~毛髪の悩みに希望のシグナル~日本皮膚科学会においてマイクロセンサー理論〈繊毛(せんもう)理論〉を提唱

PR TIMES / 2013年6月17日 9時27分

頭髪化粧品独自原料の発毛促進メカニズム解明にむけた研究成果



 ヘアケア、スキンケアに関する研究開発、および、総合サービスを提供する株式会社サラヴィオ化粧品(本社:大分県別府市 代表取締役社長:濱田拓也)は九州工業大学・情報工学部 安永卓生教授との共同研究で単離培養した毛乳頭細胞のシグナル伝達を司る一次繊毛(せんもう)の高分解能観察、および、定量化に成功しました。

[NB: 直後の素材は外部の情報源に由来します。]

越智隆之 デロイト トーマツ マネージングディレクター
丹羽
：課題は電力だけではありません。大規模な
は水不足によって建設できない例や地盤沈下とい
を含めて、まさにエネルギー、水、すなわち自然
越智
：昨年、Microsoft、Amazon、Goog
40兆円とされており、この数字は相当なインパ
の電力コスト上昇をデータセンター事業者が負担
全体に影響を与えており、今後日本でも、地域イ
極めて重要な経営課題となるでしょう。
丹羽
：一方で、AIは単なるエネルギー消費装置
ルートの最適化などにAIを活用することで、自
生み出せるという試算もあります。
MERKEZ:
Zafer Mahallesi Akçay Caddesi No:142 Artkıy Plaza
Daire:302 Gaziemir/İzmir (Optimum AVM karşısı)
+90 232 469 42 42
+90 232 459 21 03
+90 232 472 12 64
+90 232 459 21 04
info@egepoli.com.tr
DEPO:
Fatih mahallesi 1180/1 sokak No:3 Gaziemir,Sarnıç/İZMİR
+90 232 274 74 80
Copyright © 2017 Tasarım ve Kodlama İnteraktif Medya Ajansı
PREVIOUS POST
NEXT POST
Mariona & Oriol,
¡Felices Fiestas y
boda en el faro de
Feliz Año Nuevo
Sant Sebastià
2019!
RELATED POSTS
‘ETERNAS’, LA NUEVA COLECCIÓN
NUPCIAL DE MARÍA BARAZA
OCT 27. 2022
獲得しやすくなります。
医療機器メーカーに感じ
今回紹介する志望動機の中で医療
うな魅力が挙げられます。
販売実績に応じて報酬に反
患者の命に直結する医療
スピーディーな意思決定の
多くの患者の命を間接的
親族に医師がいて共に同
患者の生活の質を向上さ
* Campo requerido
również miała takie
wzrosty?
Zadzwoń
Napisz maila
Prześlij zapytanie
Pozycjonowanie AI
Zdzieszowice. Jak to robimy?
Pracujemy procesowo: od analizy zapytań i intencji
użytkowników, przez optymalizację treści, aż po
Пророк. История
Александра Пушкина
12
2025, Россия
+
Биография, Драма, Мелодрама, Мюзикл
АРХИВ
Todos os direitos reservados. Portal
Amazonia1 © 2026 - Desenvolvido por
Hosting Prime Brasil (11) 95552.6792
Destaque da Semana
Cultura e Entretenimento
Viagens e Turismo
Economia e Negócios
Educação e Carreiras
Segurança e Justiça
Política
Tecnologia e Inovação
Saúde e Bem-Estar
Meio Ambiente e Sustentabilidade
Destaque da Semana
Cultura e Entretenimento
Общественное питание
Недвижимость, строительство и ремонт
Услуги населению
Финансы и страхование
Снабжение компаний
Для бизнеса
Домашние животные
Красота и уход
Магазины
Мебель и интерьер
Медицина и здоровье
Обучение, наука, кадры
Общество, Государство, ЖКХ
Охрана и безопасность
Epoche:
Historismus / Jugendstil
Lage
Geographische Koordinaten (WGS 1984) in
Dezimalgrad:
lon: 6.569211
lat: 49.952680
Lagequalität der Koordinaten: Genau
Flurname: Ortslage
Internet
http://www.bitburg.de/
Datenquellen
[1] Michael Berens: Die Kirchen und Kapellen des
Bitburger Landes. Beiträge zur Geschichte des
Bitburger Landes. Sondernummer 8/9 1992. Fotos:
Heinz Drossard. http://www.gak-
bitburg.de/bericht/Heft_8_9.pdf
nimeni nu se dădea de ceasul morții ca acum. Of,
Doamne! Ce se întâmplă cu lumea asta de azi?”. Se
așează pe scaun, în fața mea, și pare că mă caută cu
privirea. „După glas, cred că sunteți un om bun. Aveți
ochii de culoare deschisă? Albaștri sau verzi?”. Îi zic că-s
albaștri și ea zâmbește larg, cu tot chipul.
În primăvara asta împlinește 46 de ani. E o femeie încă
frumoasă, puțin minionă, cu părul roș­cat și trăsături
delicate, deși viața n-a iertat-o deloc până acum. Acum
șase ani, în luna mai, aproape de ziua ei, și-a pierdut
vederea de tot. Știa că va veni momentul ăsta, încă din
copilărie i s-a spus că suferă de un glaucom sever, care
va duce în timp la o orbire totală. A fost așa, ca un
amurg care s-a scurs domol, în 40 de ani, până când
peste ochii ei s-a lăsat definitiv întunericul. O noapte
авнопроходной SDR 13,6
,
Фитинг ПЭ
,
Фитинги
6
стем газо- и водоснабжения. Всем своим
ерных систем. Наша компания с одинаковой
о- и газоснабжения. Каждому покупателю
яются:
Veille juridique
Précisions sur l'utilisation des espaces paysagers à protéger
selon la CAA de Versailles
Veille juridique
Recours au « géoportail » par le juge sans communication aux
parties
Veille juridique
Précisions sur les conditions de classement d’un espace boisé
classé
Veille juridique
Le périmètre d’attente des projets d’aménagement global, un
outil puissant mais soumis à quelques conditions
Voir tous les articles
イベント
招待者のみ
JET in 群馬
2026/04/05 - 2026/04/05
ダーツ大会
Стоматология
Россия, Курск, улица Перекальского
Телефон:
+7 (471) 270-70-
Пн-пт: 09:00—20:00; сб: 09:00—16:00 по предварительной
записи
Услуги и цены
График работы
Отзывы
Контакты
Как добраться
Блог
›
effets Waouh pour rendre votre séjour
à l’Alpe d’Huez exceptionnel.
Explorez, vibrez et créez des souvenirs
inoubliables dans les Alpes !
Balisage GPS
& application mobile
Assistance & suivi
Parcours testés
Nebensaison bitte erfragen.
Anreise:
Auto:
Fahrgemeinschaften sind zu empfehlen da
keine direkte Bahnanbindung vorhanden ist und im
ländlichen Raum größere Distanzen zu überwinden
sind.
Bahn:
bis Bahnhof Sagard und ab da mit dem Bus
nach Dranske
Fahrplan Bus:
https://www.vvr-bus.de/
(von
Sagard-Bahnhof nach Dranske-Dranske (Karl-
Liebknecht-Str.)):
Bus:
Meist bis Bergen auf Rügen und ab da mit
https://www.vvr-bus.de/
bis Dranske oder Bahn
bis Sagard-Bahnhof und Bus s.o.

更に、発毛メカニズムにおける繊毛の新しい役割を発見、繊毛制御シグナルの同定、および、分子機構の解明にも成功し、新規発毛機構としてマイクロセンサー理論を打ち立てました。

マイクロセンサー理論に基づいた商品開発も進め、その分子機構を証明しました。

 この研究成果を第112回 日本皮膚科学会総会<2013年6月14日(金)~16日(日)、パシフィコ横浜>において発表しました。


【研究の背景】
  毛乳頭細胞は発毛シグナルの司令塔と言われ、常にヘアケア研究の中心的存在です。毛髪のヘアサイクル(成長期―退行期―休止期)は、毛包細胞間のシグナル伝達(細胞増殖因子などのやりとり)によって支配されています。毛乳頭細胞における発毛シグナルの送受信に深く関与しているのが繊毛であると考えられています。
  サラヴィオ中央研究所では、発毛指令の立役者である毛乳頭細胞の分子機構の解明に取り組んでいます。今回、毛乳頭細胞の一次繊毛が毛母細胞(毛髪のもと)および線維芽細胞(毛髪の土台)の増殖の制御に関わることが明らかになりました。この制御に関わる増殖因子について、またミトコンドリア活性との関連についても解析を行いました。これらを総じて、マイクロセンサー理論(繊毛理論)を確立しました。さらに、マイクロセンサー理論に基づいて、当社が独自開発した化粧品原料(加水分解酵母エキス)についての機能評価も行いました。


【研究成果の概要】
(1) 単離培養した毛乳頭細胞の一次繊毛の蛍光顕微鏡観察、電子顕微鏡観察に成功
アセチル化チューブリン(繊毛マーカー)の免疫染色、および、蛍光顕微鏡観察により、培養毛乳頭細胞における一次繊毛の存在を確認しました。次いで、走査型電子顕微鏡を用いて細胞表面から飛び出した一次繊毛の姿を明確に捉えることに成功しました。

(2) 一次繊毛の長さ(繊毛長)の定量解析に成功
一次繊毛の高分解画像解析により、繊毛長を定量しました(2.2± 1.2μm)。

(3) 繊毛長の制御システムの構築
リチウムイオンを加えることで繊毛長を約3倍伸ばすことに、また、繊毛形成に必須の遺子発現を抑制することで一次繊毛をほぼ消失させることに成功しました。
この系の構築により、毛乳頭細胞の一次繊毛を介したシグナル伝達機構の解明に道が開けました。